SUPPLIED RECORDS ->
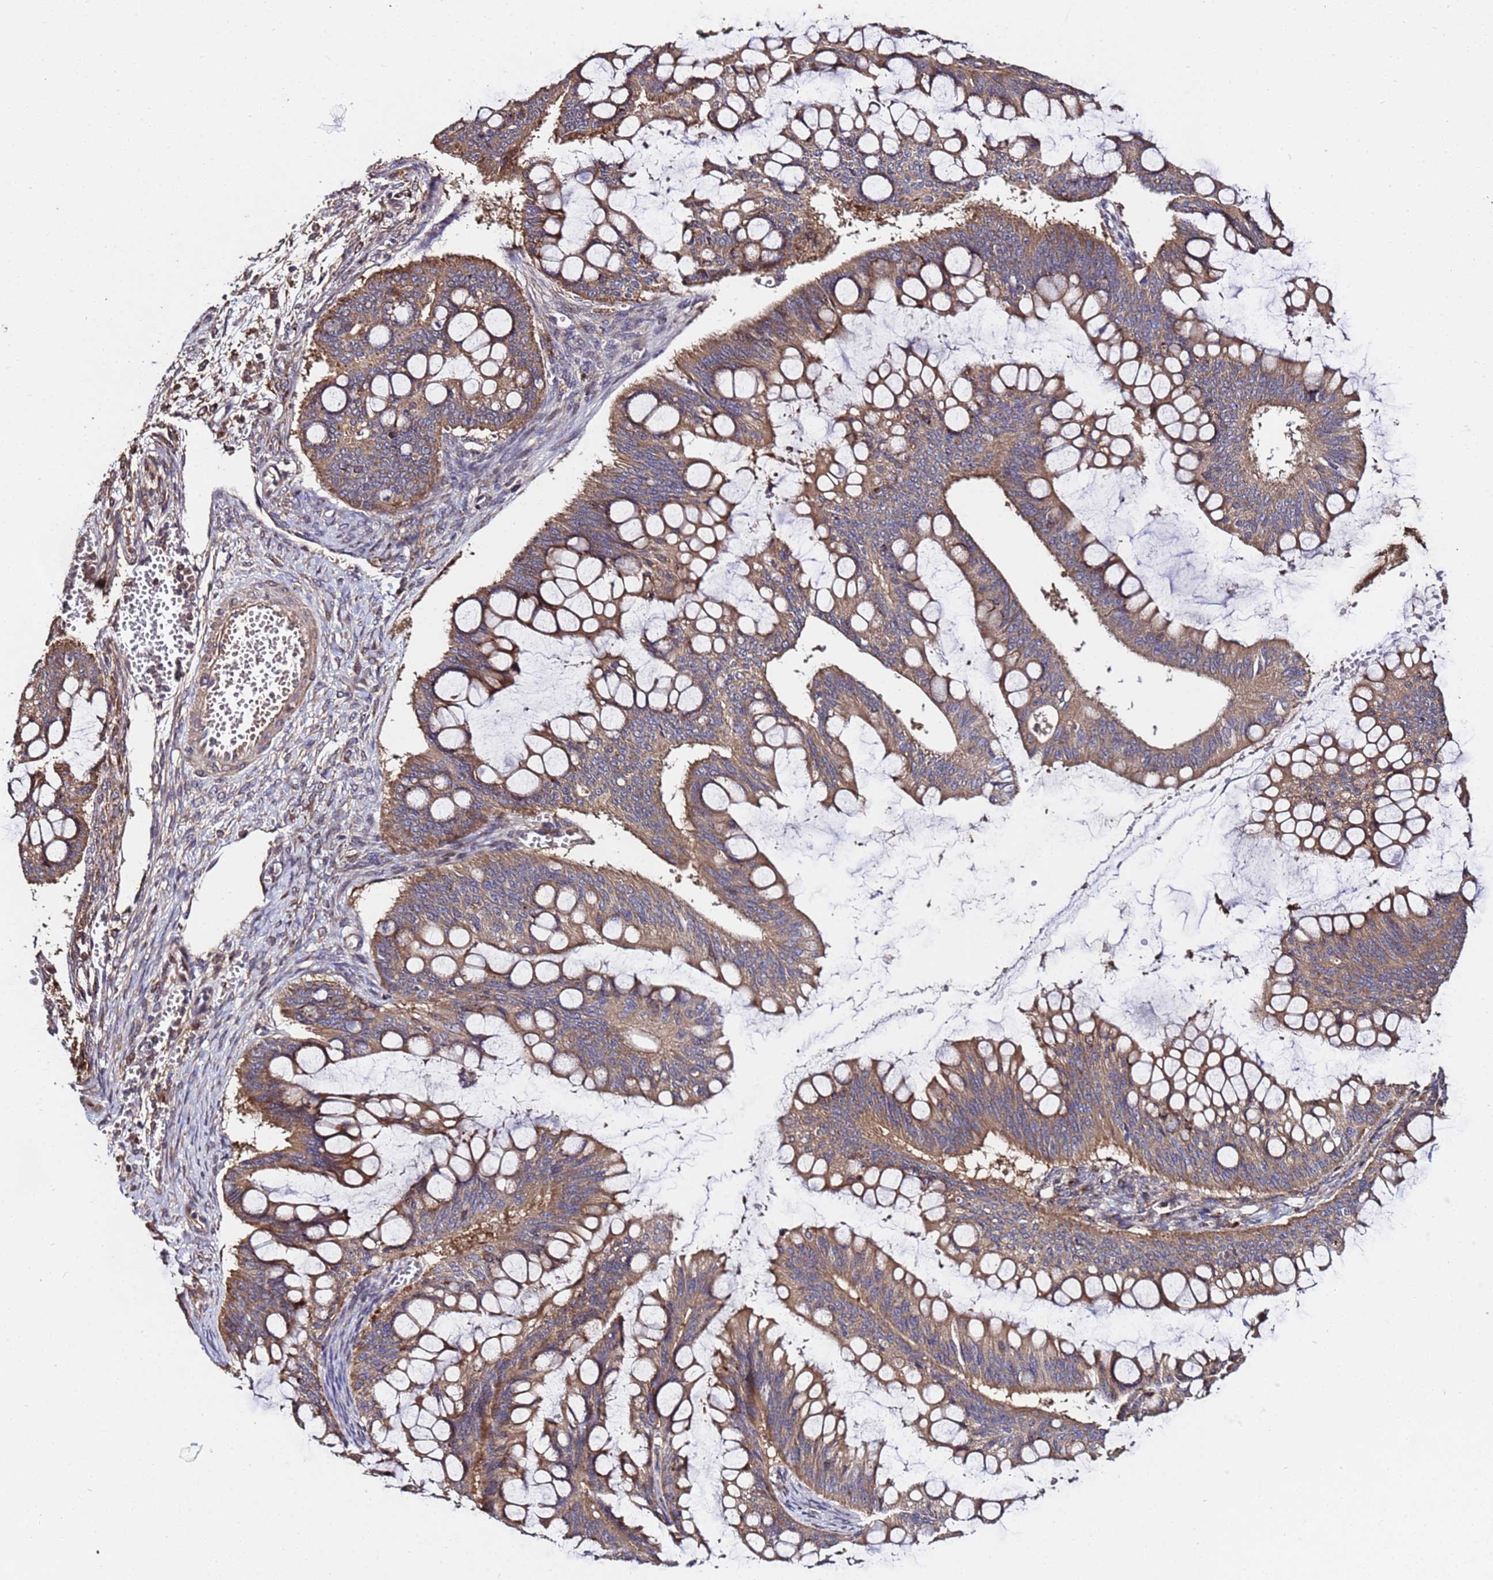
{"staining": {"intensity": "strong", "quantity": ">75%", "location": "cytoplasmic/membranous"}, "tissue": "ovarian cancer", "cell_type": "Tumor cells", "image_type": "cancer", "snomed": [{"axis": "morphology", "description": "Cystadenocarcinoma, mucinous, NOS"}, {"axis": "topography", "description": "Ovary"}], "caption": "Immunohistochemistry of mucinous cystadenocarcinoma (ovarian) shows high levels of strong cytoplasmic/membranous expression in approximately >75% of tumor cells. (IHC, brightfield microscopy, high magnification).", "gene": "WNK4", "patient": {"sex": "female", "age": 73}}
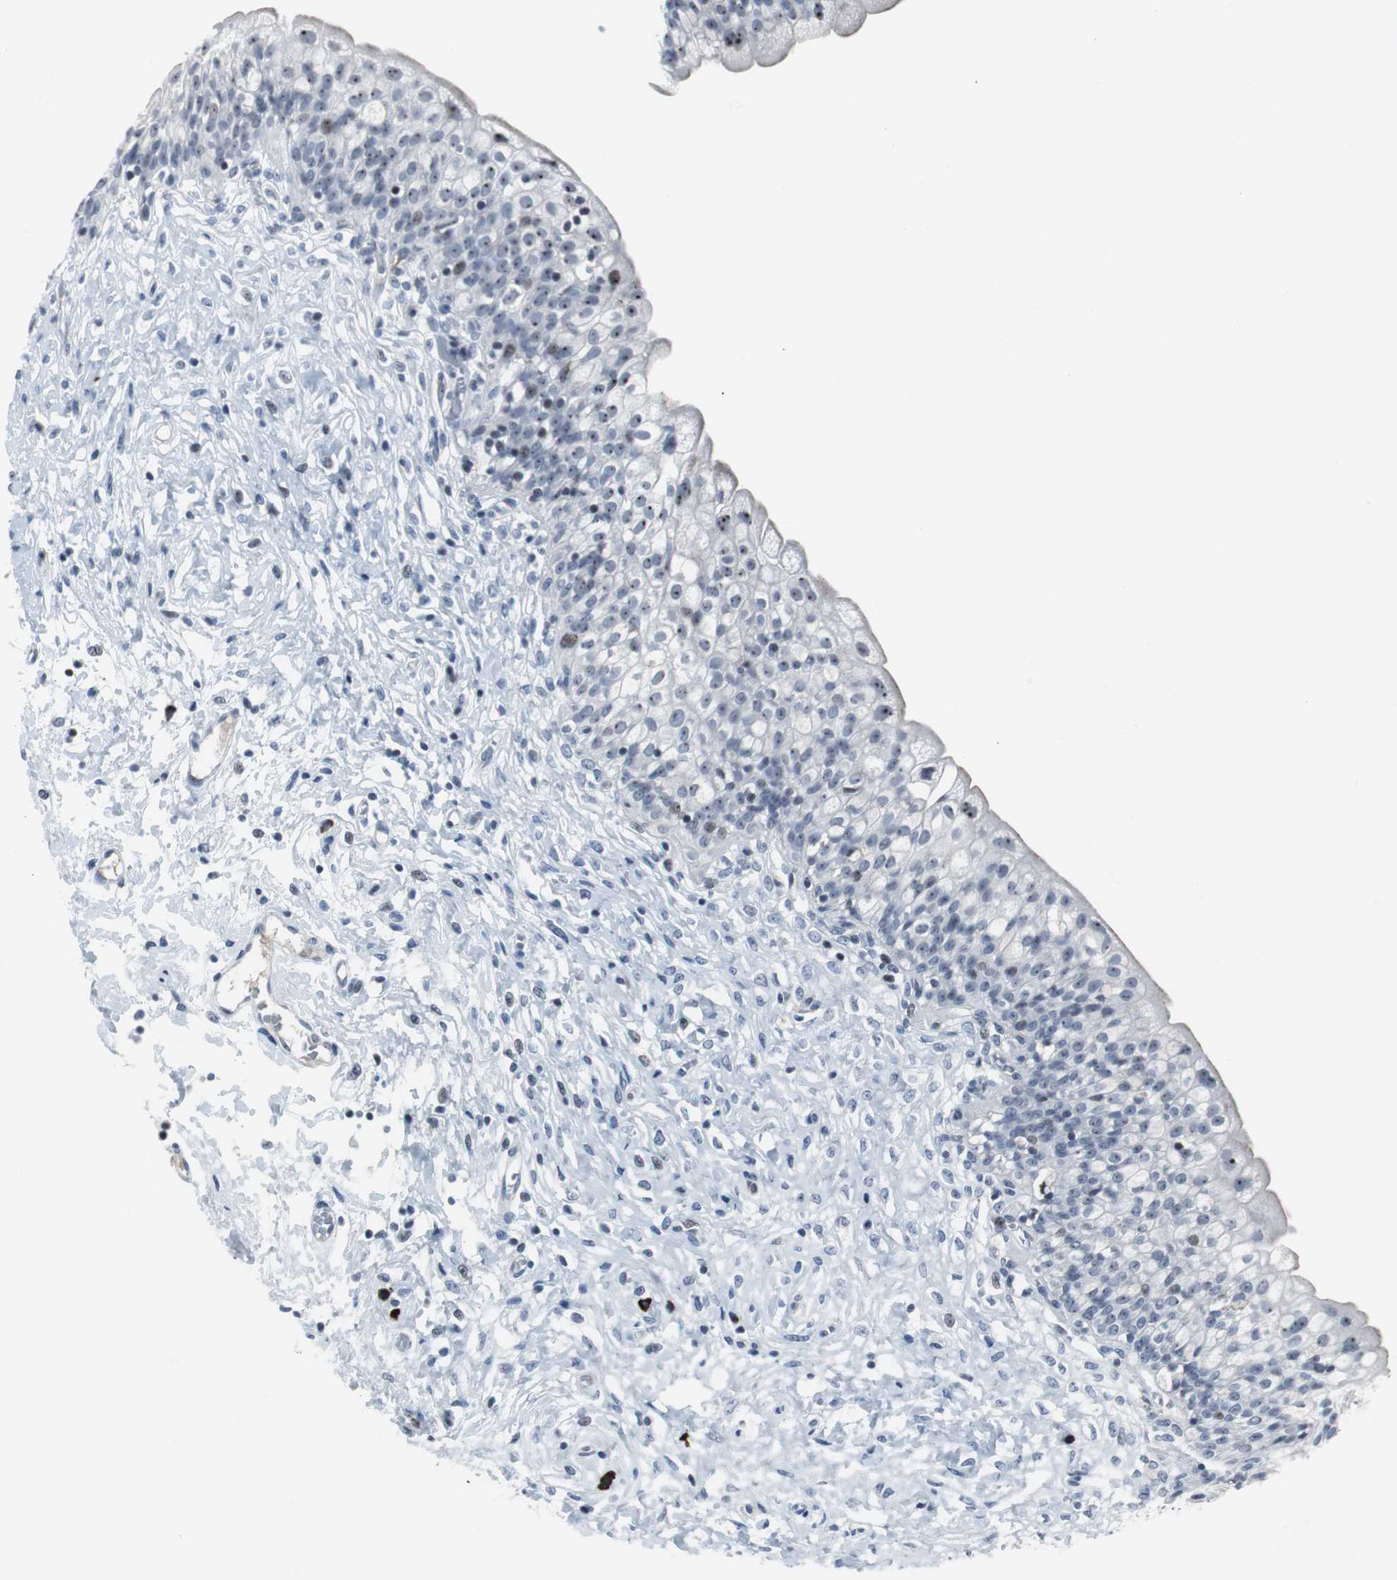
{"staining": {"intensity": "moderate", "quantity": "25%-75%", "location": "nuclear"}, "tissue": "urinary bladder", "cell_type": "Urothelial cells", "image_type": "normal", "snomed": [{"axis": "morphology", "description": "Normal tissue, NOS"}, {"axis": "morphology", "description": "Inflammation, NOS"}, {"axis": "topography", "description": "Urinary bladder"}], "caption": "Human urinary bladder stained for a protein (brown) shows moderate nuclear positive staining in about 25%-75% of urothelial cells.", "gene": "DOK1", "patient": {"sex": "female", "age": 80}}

---

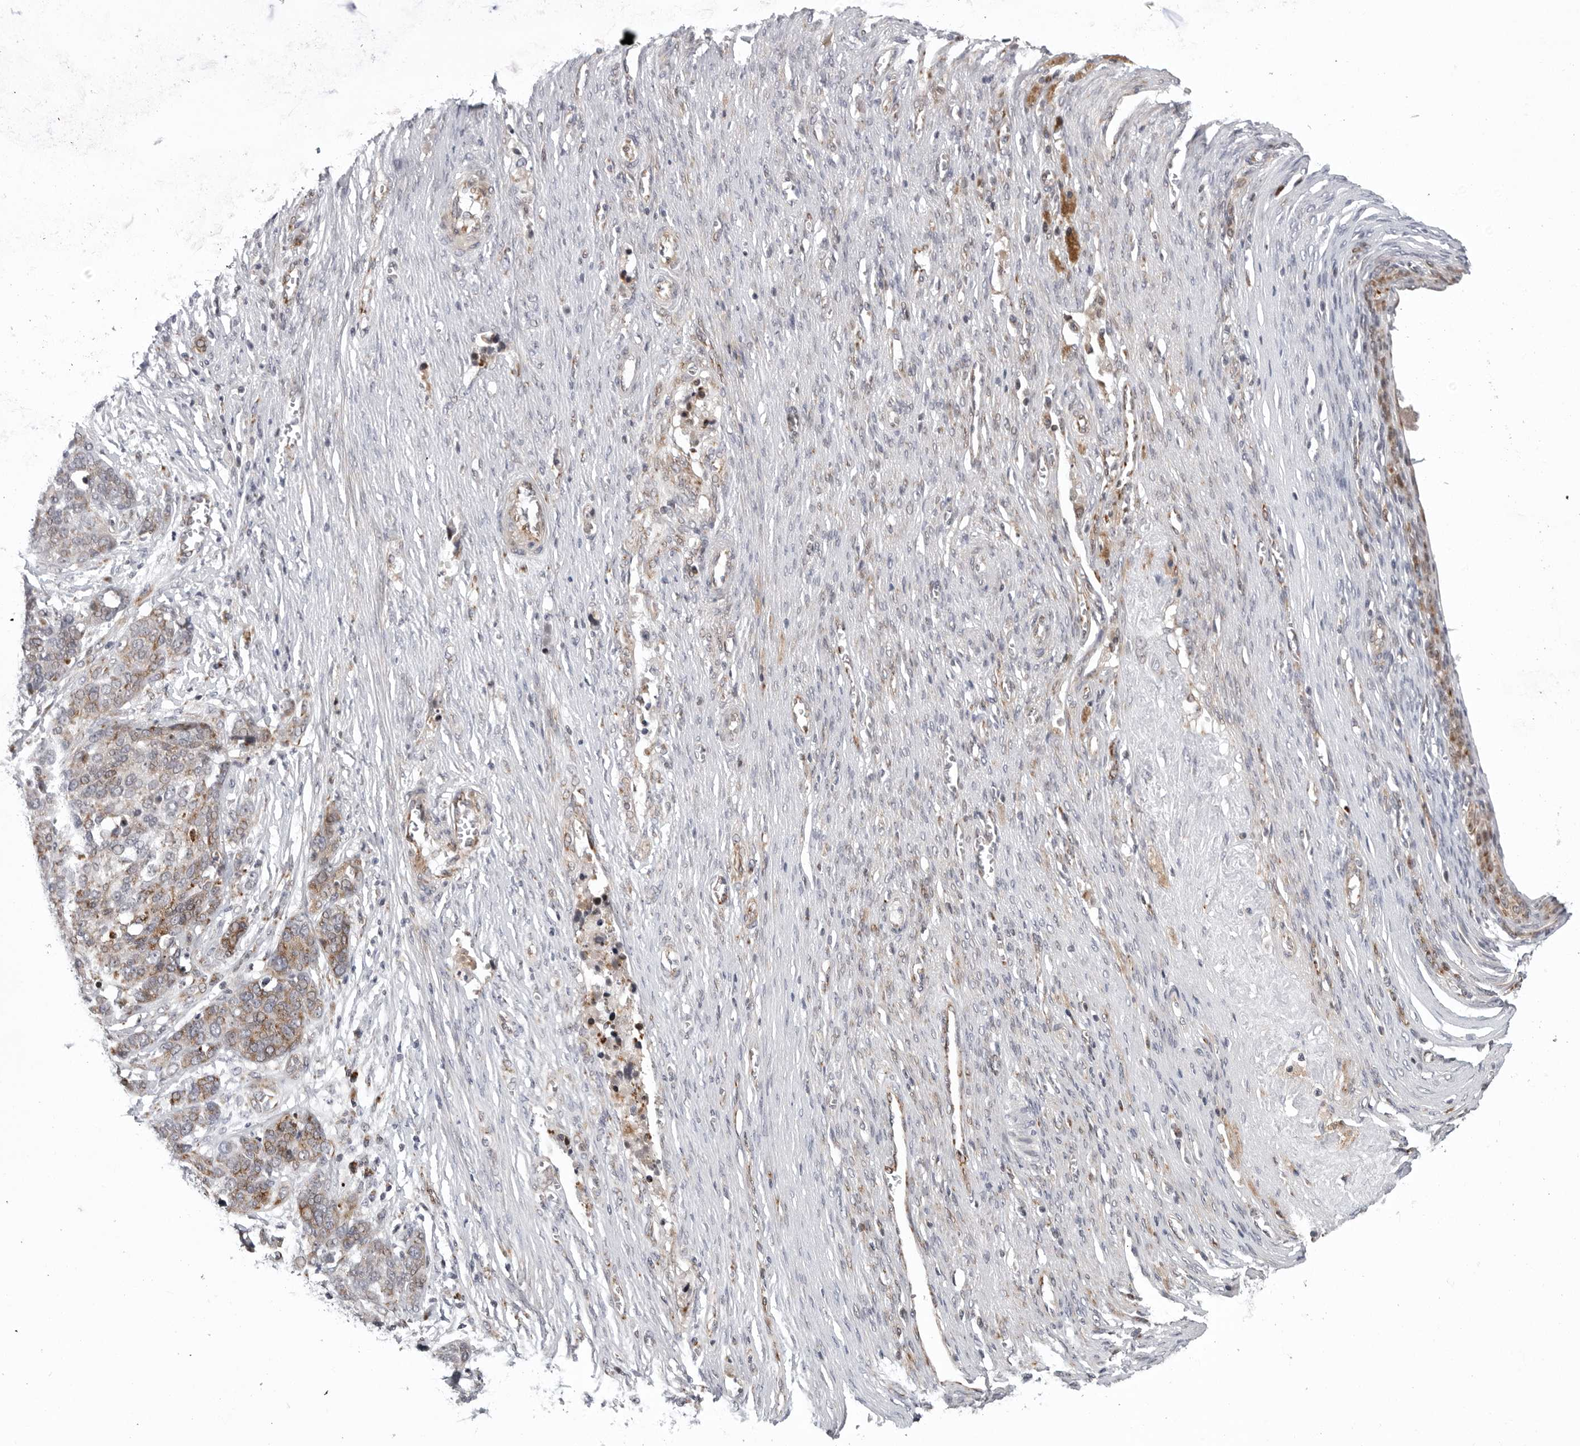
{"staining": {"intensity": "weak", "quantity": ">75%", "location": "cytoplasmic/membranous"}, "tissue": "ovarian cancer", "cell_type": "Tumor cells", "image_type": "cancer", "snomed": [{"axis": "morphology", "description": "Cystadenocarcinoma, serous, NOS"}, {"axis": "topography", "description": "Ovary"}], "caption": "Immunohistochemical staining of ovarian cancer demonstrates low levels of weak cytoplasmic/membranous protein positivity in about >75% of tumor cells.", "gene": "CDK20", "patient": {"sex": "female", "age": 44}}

WHAT YOU ARE ASKED TO DO -> Go through the entries above and copy each line holding the string "shows".

SOLUTION ->
{"staining": {"intensity": "strong", "quantity": ">75%", "location": "cytoplasmic/membranous"}, "tissue": "ovarian cancer", "cell_type": "Tumor cells", "image_type": "cancer", "snomed": [{"axis": "morphology", "description": "Cystadenocarcinoma, mucinous, NOS"}, {"axis": "topography", "description": "Ovary"}], "caption": "Immunohistochemistry of mucinous cystadenocarcinoma (ovarian) shows high levels of strong cytoplasmic/membranous expression in approximately >75% of tumor cells. (IHC, brightfield microscopy, high magnification).", "gene": "WNK4", "patient": {"sex": "female", "age": 73}}
{"staining": {"intensity": "moderate", "quantity": "25%-75%", "location": "nuclear"}, "tissue": "urinary bladder", "cell_type": "Urothelial cells", "image_type": "normal", "snomed": [{"axis": "morphology", "description": "Normal tissue, NOS"}, {"axis": "morphology", "description": "Inflammation, NOS"}, {"axis": "topography", "description": "Urinary bladder"}], "caption": "Human urinary bladder stained for a protein (brown) shows moderate nuclear positive staining in about 25%-75% of urothelial cells.", "gene": "DOK1", "patient": {"sex": "female", "age": 80}}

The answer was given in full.